- **Activities**
• a. Answer these from the text on concerts:
(i) Which band did the writer feature in the college radio show?
(ii) Where was the writer during that band's concert in Manila?
(iii) At what time was the U2 concert supposed to start?
• b. List every act that the opening paragraph of the text on concerts names as rising or battling it out in the airwaves.
• c. Reproduce word for word the part of the text on concerts that opens with the words containing "I skipped many" and closes with "concerts by myself.".

- **Text**

We had an exercise in one of my communication courses in college where I had to be a disc jockey for an hour in our campus radio. I had to write the script, song lineup, make sure that the equipment was working before I went on air, research in our college’s music library for my spiels. I picked Tears for Fears to feature in my show. I didn’t care that it was already 1996-1997. Britney and the Spice Girls were rising. Monica and Brandy were battling it out in the airwaves. And yet here I was going retro, stepping 10 years back.

I missed their first and only concert here in Manila (because I was in Cebu at that time, baking under the sun in a lovely beach in Bantayan Island).

I am now being comforted by Roland Orzabal’s solid voice and Curt Smith’s brilliant song writing. Songs from The Big Chair and The Hurting were good albums but I think the best song they have written was Woman in Chains (about a woman’s freedom from an abusive relationship) from the album Seeds of Love.

I love concerts. When I was in high school and college I saved money to watch whatever concert I could afford. But when I started working, time was my enemy. I watched concerts when I had the time, which was in short supply especially when I had the girls.

I remember after one quarterly press conference with Meralco some years ago, Chairman Manny Pangilinan asked us reporters casually who do we want to see Smart Communications bring to the country. Without batting an eyelash I shouted, “U2! Sir, I would take a leave of absence on the day U2 will have their concert here so I can prepare!” He asked, “Really? You think many will watch?” I replied, “Sir, you have no idea about the number of people who would pay an arm and leg for their concert here. Although they are notoriously hard to book. You can entice Bono to one of your CSRs to pull his do-good strings so they will come.”

Seemed like MVP had seriously thought about it. So several years later in December 2019 it was finally happening. Sponsored by Smart. I didn’t go; I really can’t remember the specific reason why but I think it had something to do with J. I think it was because I was saving money at that time because I was supporting him so I didn’t want to spend so much on frivolous things. We were planning to go abroad together (I was scheduled to fly to HK in Feb, SG after that and SKorea in May for the ADB annual meeting) because he needed to be out of the country every 60 days. And U2 is not cheap; the most affordable seat was already equivalent to a plane ticket to Korea.

On the day of the concert, I remember it was pretty late, PLDT called and told me they had some tickets left and they were giving it to me for free. I looked at the time, it was almost 7 pm. The concert was supposed to start at 9 pm. I was tempted but it was such a risk driving late to Philippine Arena in Bulacan and friends told me there were no parking spaces left. Or no parking space to begin with.

I had to let it go. It was for the best. It was just U2. J was more important.

I skipped many concerts throughout the years. Alanis. Cranberries. Gin Blossoms. Because life happened. Because I had children and it was hard to get away during those days. Before I had the girls, I also didn’t have the time because I was putting to bed every night (even on sacred days like New Year’s eve) the business page of the newspaper I worked for. 🤷🏻‍♀️

But there were concerts that I had to watch, no matter what it took. The Eraserheads original reunion concert at BGC when there were zero skyscapers there back then. It was the time Ely Buendia collapsed backstage in between sets. Turned out his blood vessel had collapsed.

I also watched GooGoo Dolls by my lonesome. Because I had to–I waited for them for 20 years. That was the time I realized I needed to get out of my marriage because I was already watching live rock concerts by myself.

Now I spend hours watching and listening to concerts on Youtube. But of course, it can’t replace live music. One day, concerts will come back and I would be braver by that time, brave enough to watch concerts alone.

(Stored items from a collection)
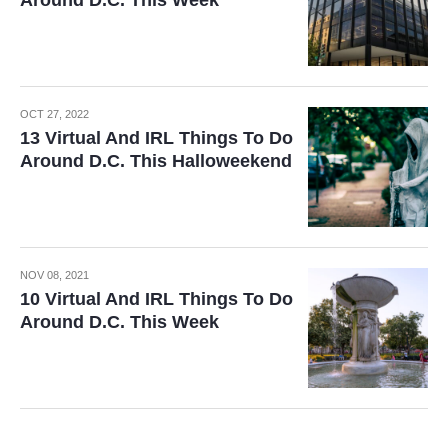
Around D.C. This Week
OCT 27, 2022
13 Virtual And IRL Things To Do
Around D.C. This Halloweekend
NOV 08, 2021
10 Virtual And IRL Things To Do
Around D.C. This Week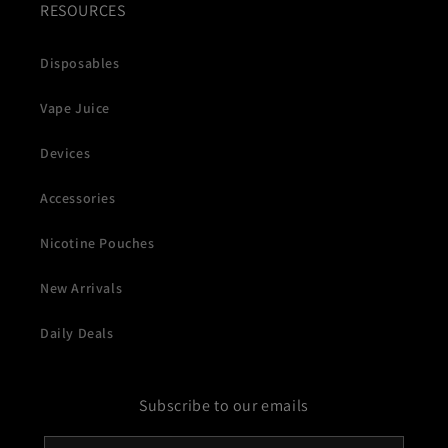
RESOURCES
Disposables
Vape Juice
Devices
Accessories
Nicotine Pouches
New Arrivals
Daily Deals
Subscribe to our emails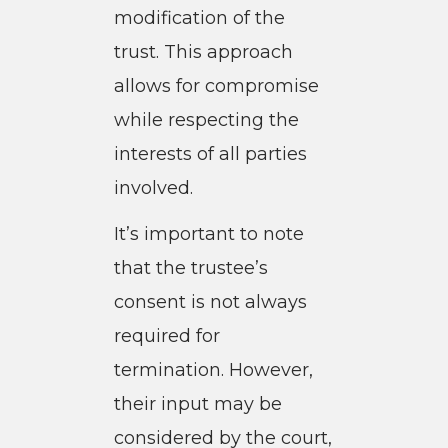
modification of the
trust. This approach
allows for compromise
while respecting the
interests of all parties
involved.
It’s important to note
that the trustee’s
consent is not always
required for
termination. However,
their input may be
considered by the court,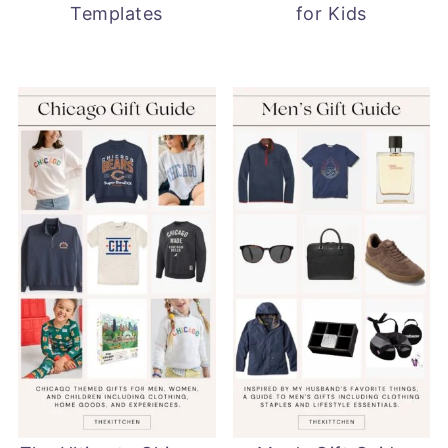
Templates
for Kids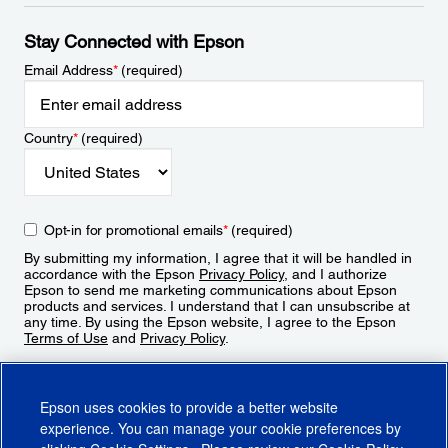
Stay Connected with Epson
Email Address
*
(required)
Country
*
(required)
Opt-in for promotional emails
*
(required)
By submitting my information, I agree that it will be handled in
accordance with the Epson
Privacy Policy
, and I authorize
Epson to send me marketing communications about Epson
products and services. I understand that I can unsubscribe at
any time. By using the Epson website, I agree to the Epson
Terms of Use
and
Privacy Policy
.
Sign Up
Epson uses cookies to provide a better website
experience. You can manage your cookie preferences by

- **Responses in order**
• a.
(i) Tears for Fears
(ii) In Cebu, on a beach in Bantayan Island
(iii) 9 pm

• b. Britney, the Spice Girls, Monica, Brandy

• c.
I skipped many concerts throughout the years. Alanis. Cranberries. Gin Blossoms. Because life happened. Because I had children and it was hard to get away during those days. Before I had the girls, I also didn’t have the time because I was putting to bed every night (even on sacred days like New Year’s eve) the business page of the newspaper I worked for. 🤷🏻‍♀️

But there were concerts that I had to watch, no matter what it took. The Eraserheads original reunion concert at BGC when there were zero skyscapers there back then. It was the time Ely Buendia collapsed backstage in between sets. Turned out his blood vessel had collapsed.

I also watched GooGoo Dolls by my lonesome. Because I had to–I waited for them for 20 years. That was the time I realized I needed to get out of my marriage because I was already watching live rock concerts by myself.